I have and use both, but hands down Sierras ballistics software is the cats meow.

Swifty


----------



## huntin1 (Nov 14, 2003)

I use Sierra Infinity most often. But, I've used Point Blank too. Also a very good on-line calculator is JBM: http://www.jbmballistics.com/calculatio ... ions.shtml

I've used a few others as well, but these three are what I use the most.

huntin1


----------



## in2chaos (Jun 14, 2010)

if you have an ipod touch i suggest the program from knights armament...It rocks!


----------



## Savage260 (Oct 21, 2007)

A co worker of mine has the KA program on his touch, and that is SWEET! Can store tons of info! I may have to upgrade to the touch


----------



## AdamFisk (Jan 30, 2005)

I was due for a new phone for quite some time. I really have no use for them fancy internet phones and was not going to buy one, although always figured they'd be nice to have. I found out there was a ballistics program "Shooter" for the Android OS. Well, decision was easy after that.  Before I even left the Verizon shop I had shooter downloaded on my phone. It is a damn fine program, with a hell of a bullet libray. You can set it up so it automatically plugs in temp, altitude, humidity, wind etc based off of some weather program, for your current area. You can also hold the damn phone up, and it will measure your wind angle, don't ask me how.

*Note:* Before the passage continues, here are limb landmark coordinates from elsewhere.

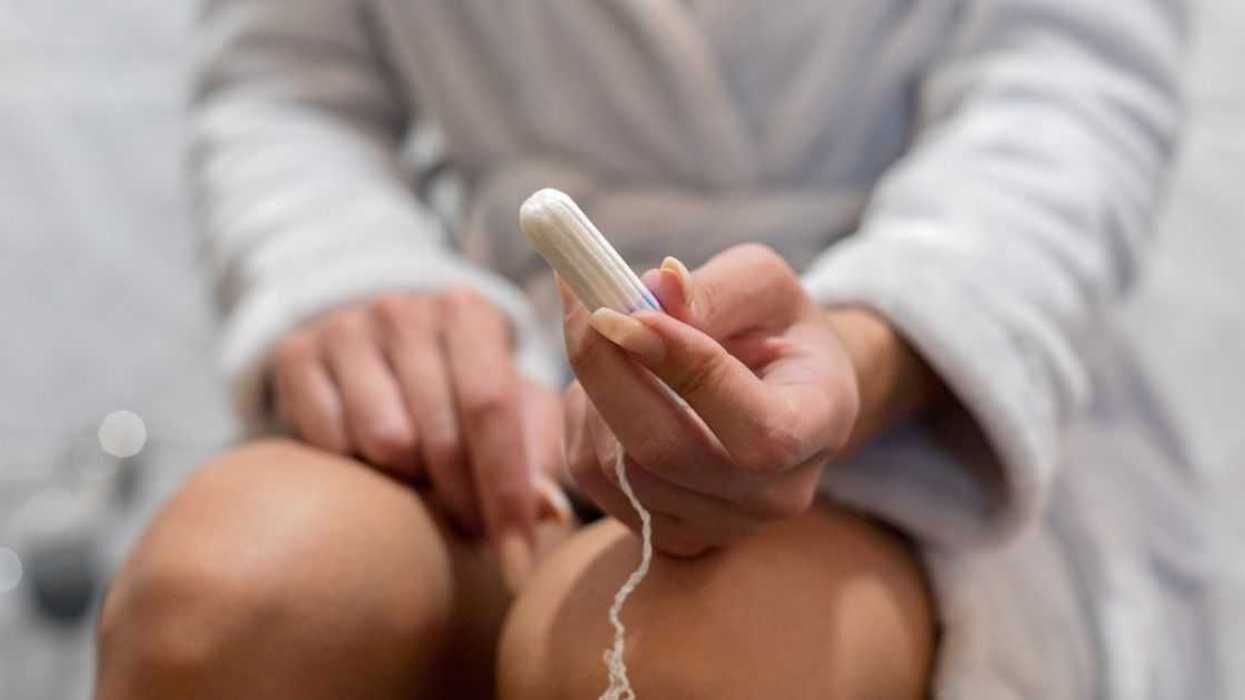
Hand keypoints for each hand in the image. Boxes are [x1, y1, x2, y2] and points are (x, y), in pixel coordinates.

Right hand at [270, 289, 566, 585]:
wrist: (381, 355)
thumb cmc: (464, 394)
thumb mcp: (516, 412)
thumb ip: (539, 455)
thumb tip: (545, 510)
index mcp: (470, 313)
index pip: (491, 408)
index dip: (506, 492)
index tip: (517, 562)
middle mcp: (406, 310)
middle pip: (440, 434)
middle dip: (465, 502)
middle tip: (473, 534)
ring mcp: (346, 328)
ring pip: (383, 442)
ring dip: (407, 481)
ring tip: (422, 478)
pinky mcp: (297, 353)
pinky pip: (328, 442)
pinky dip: (355, 467)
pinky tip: (371, 460)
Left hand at [561, 244, 861, 555]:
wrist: (780, 393)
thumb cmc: (775, 329)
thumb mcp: (764, 287)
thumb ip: (715, 289)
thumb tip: (655, 288)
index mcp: (819, 425)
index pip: (757, 428)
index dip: (687, 370)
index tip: (629, 312)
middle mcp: (775, 494)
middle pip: (664, 453)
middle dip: (607, 369)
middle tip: (582, 302)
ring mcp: (720, 526)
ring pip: (615, 466)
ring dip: (592, 390)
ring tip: (614, 342)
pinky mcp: (668, 536)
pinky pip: (594, 480)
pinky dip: (584, 421)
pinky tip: (610, 387)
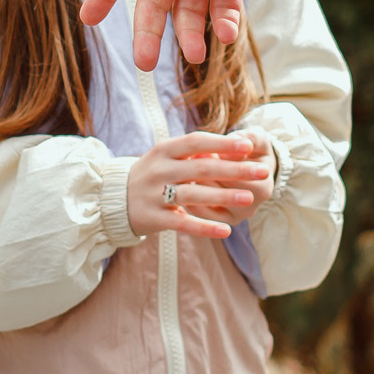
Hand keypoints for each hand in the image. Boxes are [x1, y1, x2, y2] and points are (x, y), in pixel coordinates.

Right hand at [127, 131, 274, 240]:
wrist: (112, 199)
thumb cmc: (150, 174)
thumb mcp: (165, 157)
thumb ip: (193, 152)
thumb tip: (229, 147)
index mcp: (163, 150)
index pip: (196, 141)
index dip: (222, 143)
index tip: (248, 145)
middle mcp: (158, 170)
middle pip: (200, 168)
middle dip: (234, 169)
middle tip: (262, 171)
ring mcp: (154, 195)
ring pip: (194, 195)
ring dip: (224, 196)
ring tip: (249, 198)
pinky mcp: (153, 218)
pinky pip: (183, 224)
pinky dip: (204, 227)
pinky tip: (226, 231)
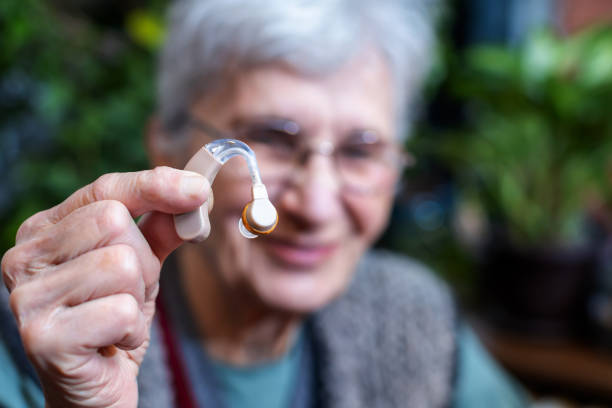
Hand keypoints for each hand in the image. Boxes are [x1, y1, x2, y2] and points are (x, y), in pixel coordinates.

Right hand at [1, 166, 209, 407]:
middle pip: (114, 222)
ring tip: (117, 318)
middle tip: (129, 294)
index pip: (105, 189)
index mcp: (44, 230)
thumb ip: (163, 225)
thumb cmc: (114, 317)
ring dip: (138, 298)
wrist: (95, 385)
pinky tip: (113, 342)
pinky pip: (121, 311)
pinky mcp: (44, 337)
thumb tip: (196, 190)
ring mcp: (27, 297)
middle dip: (143, 262)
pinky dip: (133, 329)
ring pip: (122, 265)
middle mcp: (24, 257)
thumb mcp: (142, 264)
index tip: (200, 189)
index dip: (155, 186)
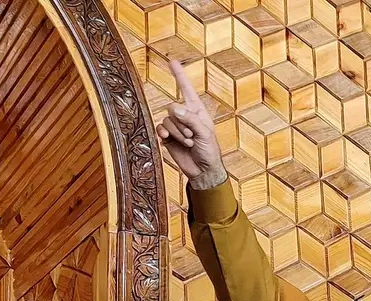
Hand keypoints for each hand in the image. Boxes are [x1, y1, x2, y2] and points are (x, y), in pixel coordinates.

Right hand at [156, 60, 225, 186]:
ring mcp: (175, 126)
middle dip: (182, 124)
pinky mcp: (168, 137)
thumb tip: (173, 108)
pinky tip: (168, 140)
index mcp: (196, 110)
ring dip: (178, 133)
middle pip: (172, 108)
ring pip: (167, 120)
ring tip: (189, 143)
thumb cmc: (209, 151)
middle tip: (192, 137)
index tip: (171, 61)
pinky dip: (165, 134)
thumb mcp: (205, 133)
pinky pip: (161, 129)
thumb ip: (190, 119)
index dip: (179, 75)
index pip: (186, 89)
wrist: (203, 170)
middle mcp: (185, 115)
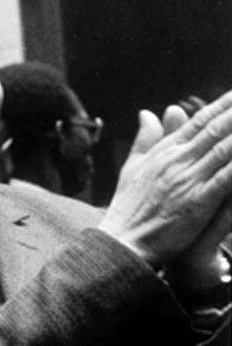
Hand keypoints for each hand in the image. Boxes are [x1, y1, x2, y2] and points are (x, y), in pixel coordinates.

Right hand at [97, 91, 231, 265]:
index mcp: (164, 151)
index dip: (221, 106)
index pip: (198, 122)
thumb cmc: (129, 207)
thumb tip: (148, 112)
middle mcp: (178, 160)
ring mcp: (189, 179)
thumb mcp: (133, 167)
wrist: (123, 240)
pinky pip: (228, 177)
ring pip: (225, 148)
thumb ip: (145, 139)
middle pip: (215, 129)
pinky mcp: (200, 199)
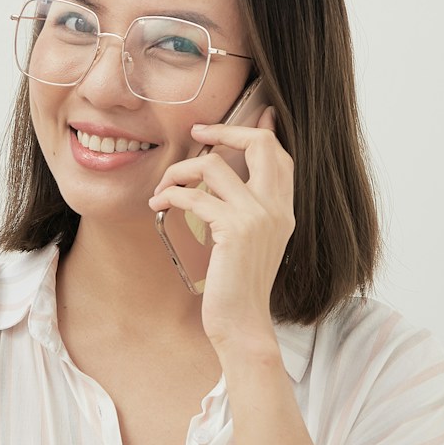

It's pretty damn cool actually. The guy has a website if you want to look into it. Or if you already have a smart phone that has a Droid OS (better look into what version you need), go to your phones market and download it, it's only $10.


----------



## AdamFisk (Jan 30, 2005)

By the way, the phone I purchased was the HTC Incredible....That app works dang slick on that phone, in case you're wondering.


----------



## Savage260 (Oct 21, 2007)

That is the beauty of the Touch. You don't need to spend $150+ a month to get a ballistics program. It can automatically download weather info just like the droid, and also does your angles. If you need a phone any way, that Incredible is one sweet phone! Another co-worker just got one this week and I was checking it out at work tonight. I already have a Black Berry, with a year and a half left on the contract, so the Touch is a much better option for me.


----------